In contrast, the Australian Bureau of Statistics (ABS) reported that only 4.35 per cent of Australians over the age of 65 lived in self-care retirement village units in 2006.
Project leader Chiou See Anderson, from Bond University’s Faculty of Business, said the reason for the discrepancy was a narrow definition of retirement village used by the ABS.
“What we are trying to say is not that the ABS is wrong in collecting its data on retirement villages but that seniors accommodation includes many options beside communities regulated by the various retirement villages acts, such as manufactured homes parks and over 50s lifestyle resorts,” said Ms Anderson.
At the same time, the researchers said the results represented a significant opportunity for the industry.

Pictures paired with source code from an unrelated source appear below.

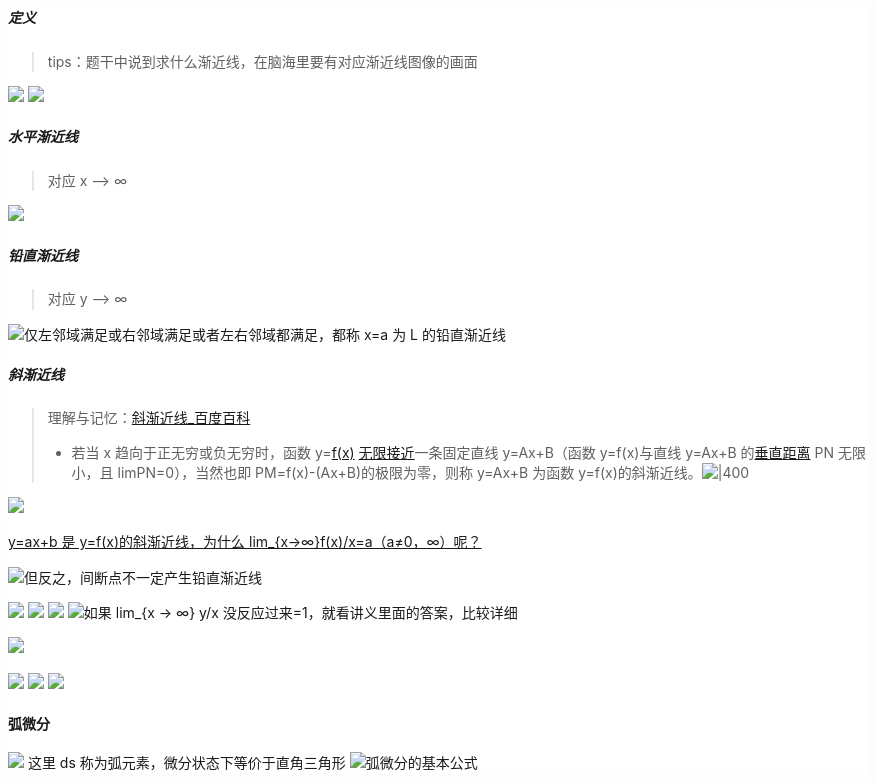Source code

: ##### 定义

> tips：题干中说到求什么渐近线，在脑海里要有对应渐近线图像的画面

![](asset/Pasted%20image%2020231201082603.png)
![](asset/Pasted%20image%2020231201083353.png)

##### 水平渐近线

> 对应 x  --> ∞

![](asset/Pasted%20image%2020231201085127.png)

##### 铅直渐近线

> 对应 y  --> ∞

![](asset/Pasted%20image%2020231201085456.png)仅左邻域满足或右邻域满足或者左右邻域都满足，都称 x=a 为 L 的铅直渐近线

##### 斜渐近线

> 理解与记忆：[斜渐近线\_百度百科](https://baike.baidu.com/item/%E6%96%9C%E6%B8%90%E8%BF%91%E7%BA%BF/5879929)
> 
> - 若当 x 趋向于正无穷或负无穷时，函数 y=[f(x)](https://baike.baidu.com/item/f(x)/24555701?fromModule=lemma_inlink) [无限接近](https://baike.baidu.com/item/%E6%97%A0%E9%99%90%E6%8E%A5%E8%BF%91/14040101?fromModule=lemma_inlink)一条固定直线 y=Ax+B（函数 y=f(x)与直线 y=Ax+B 的[垂直距离](https://baike.baidu.com/item/%E5%9E%82%E7%9B%B4%E8%B7%9D%E7%A6%BB/3547003?fromModule=lemma_inlink) PN 无限小，且 limPN=0），当然也即 PM=f(x)-(Ax+B)的极限为零，则称 y=Ax+B 为函数 y=f(x)的斜渐近线。![|400](asset/Pasted%20image%2020231202112026.png)

![](asset/Pasted%20image%2020231201090034.png)

[y=ax+b 是 y=f(x)的斜渐近线，为什么 lim_{x->∞}f(x)/x=a（a≠0，∞）呢？](学习日报/Day/2023-12-02.md#y%20ax%20b%20是%20y%20f%20x%20的斜渐近线，为什么%20lim_%20x-%20∞%20f%20x%20x%20a（a≠0，∞）呢？)

![](asset/Pasted%20image%2020231201090257.png)但反之，间断点不一定产生铅直渐近线

![](asset/Pasted%20image%2020231201090547.png)
![](asset/Pasted%20image%2020231201091035.png)
![](asset/Pasted%20image%2020231201091802.png)
![](asset/Pasted%20image%2020231201093455.png)如果 lim_{x -> ∞} y/x 没反应过来=1，就看讲义里面的答案，比较详细

![](asset/Pasted%20image%2020231201094024.png)

![](asset/Pasted%20image%2020231201094504.png)
![](asset/Pasted%20image%2020231201095714.png) ![](asset/Pasted%20image%2020231201100326.png)

#### 弧微分

![](asset/Pasted%20image%2020231201100951.png)
这里 ds 称为弧元素，微分状态下等价于直角三角形
![](asset/Pasted%20image%2020231201101201.png)弧微分的基本公式

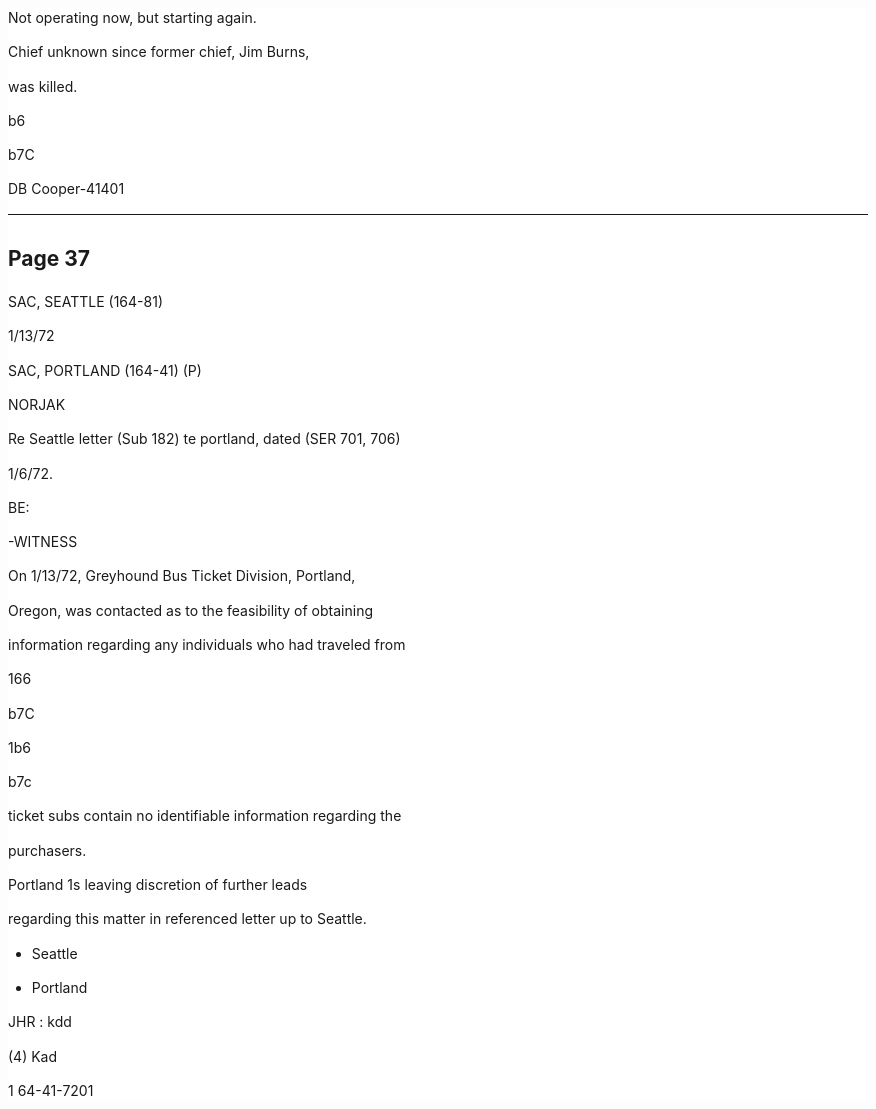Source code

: Not operating now, but starting again.

Chief unknown since former chief, Jim Burns,

was killed.

b6

b7C

DB Cooper-41401

---

## Page 37

SAC, SEATTLE (164-81)

1/13/72

SAC, PORTLAND (164-41) (P)

NORJAK

Re Seattle letter (Sub 182) te portland, dated (SER 701, 706)

1/6/72.

BE:

-WITNESS

On 1/13/72, Greyhound Bus Ticket Division, Portland,

Oregon, was contacted as to the feasibility of obtaining

information regarding any individuals who had traveled from

166

b7C

1b6

b7c

ticket subs contain no identifiable information regarding the

purchasers.

Portland 1s leaving discretion of further leads

regarding this matter in referenced letter up to Seattle.

- Seattle

- Portland

JHR : kdd

(4) Kad

1 64-41-7201
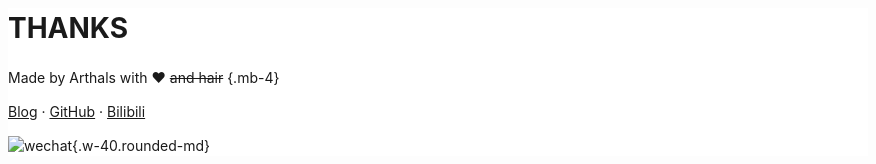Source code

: 
<div  w-fit h-fit mb-2>

# THANKS

Made by Arthals with ❤️ ~~and hair~~ {.mb-4}

[Blog](https://arthals.ink/) · [GitHub](https://github.com/zhuozhiyongde) · [Bilibili](https://space.bilibili.com/203396427)

</div>

![wechat](/wechat.jpg){.w-40.rounded-md}

</div>
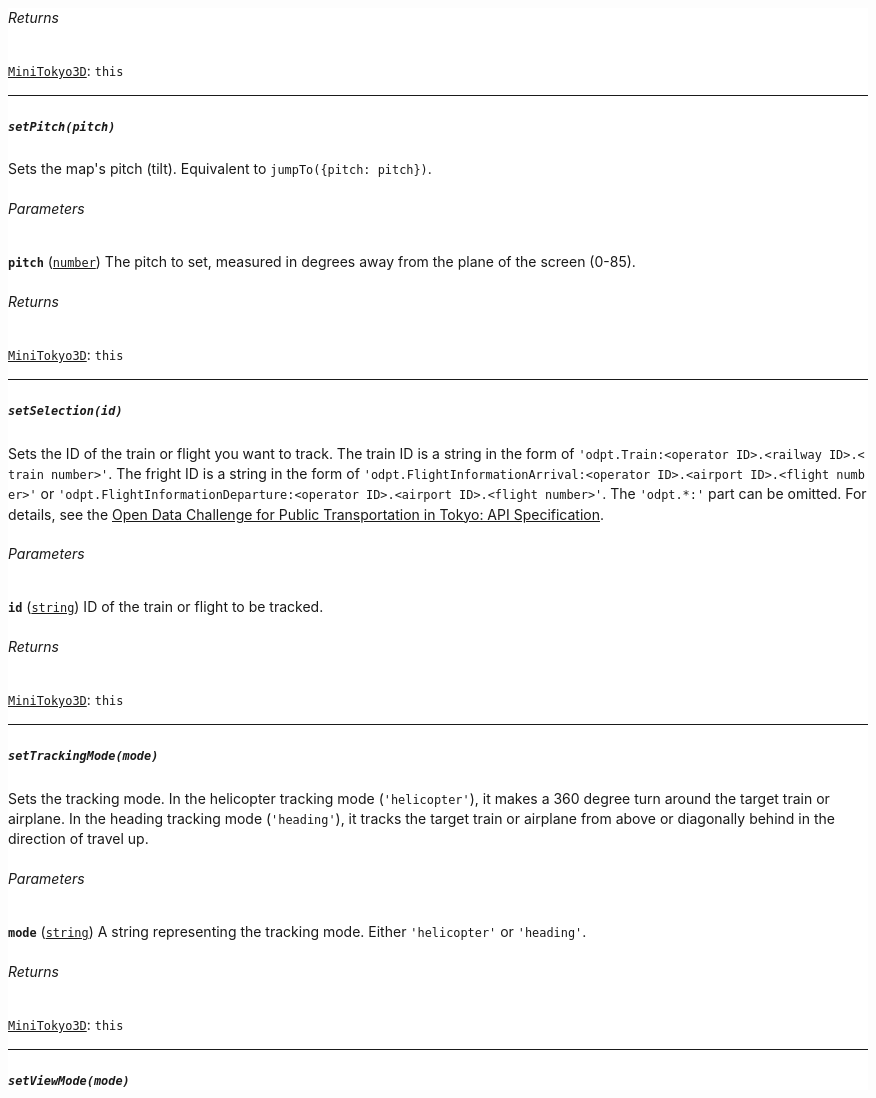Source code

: ###### Returns

[`MiniTokyo3D`](#minitokyo3d): `this`

---

##### **`setPitch(pitch)`**

Sets the map's pitch (tilt). Equivalent to `jumpTo({pitch: pitch})`.

###### Parameters

**`pitch`** ([`number`](https://developer.mozilla.org/docs/Web/JavaScript/Reference/Global_Objects/Number)) The pitch to set, measured in degrees away from the plane of the screen (0-85).

###### Returns

[`MiniTokyo3D`](#minitokyo3d): `this`

---

##### **`setSelection(id)`**

Sets the ID of the train or flight you want to track. The train ID is a string in the form of `'odpt.Train:<operator ID>.<railway ID>.<train number>'`. The fright ID is a string in the form of `'odpt.FlightInformationArrival:<operator ID>.<airport ID>.<flight number>'` or `'odpt.FlightInformationDeparture:<operator ID>.<airport ID>.<flight number>'`. The `'odpt.*:'` part can be omitted. For details, see the [Open Data Challenge for Public Transportation in Tokyo: API Specification](https://developer-tokyochallenge.odpt.org/en/documents).

###### Parameters

**`id`** ([`string`](https://developer.mozilla.org/docs/Web/JavaScript/Reference/Global_Objects/String)) ID of the train or flight to be tracked.

###### Returns

[`MiniTokyo3D`](#minitokyo3d): `this`

---

##### **`setTrackingMode(mode)`**

Sets the tracking mode. In the helicopter tracking mode (`'helicopter'`), it makes a 360 degree turn around the target train or airplane. In the heading tracking mode (`'heading'`), it tracks the target train or airplane from above or diagonally behind in the direction of travel up.

###### Parameters

**`mode`** ([`string`](https://developer.mozilla.org/docs/Web/JavaScript/Reference/Global_Objects/String)) A string representing the tracking mode. Either `'helicopter'` or `'heading'`.

###### Returns

[`MiniTokyo3D`](#minitokyo3d): `this`

---

##### **`setViewMode(mode)`**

“As an industry we do not have a central database. We had to go through so many sources just to find a sample group. There is an excellent chance for the peak body to be the voice of a group of citizens who proactively choose a lifestyle and environment that they believe will help them enjoy their later years,” said Ms Anderson.
She also said the findings present a compelling case to local governments and planning authorities.
“Planning policy needs to focus more on these communities,” said Ms Anderson.
“It’s a foregone conclusion that they are a popular choice. It’s time for councils to stop spending thousands of dollars in court, arguing about whether we need them or not.”
“The big issue now is how can we improve them and make them better?”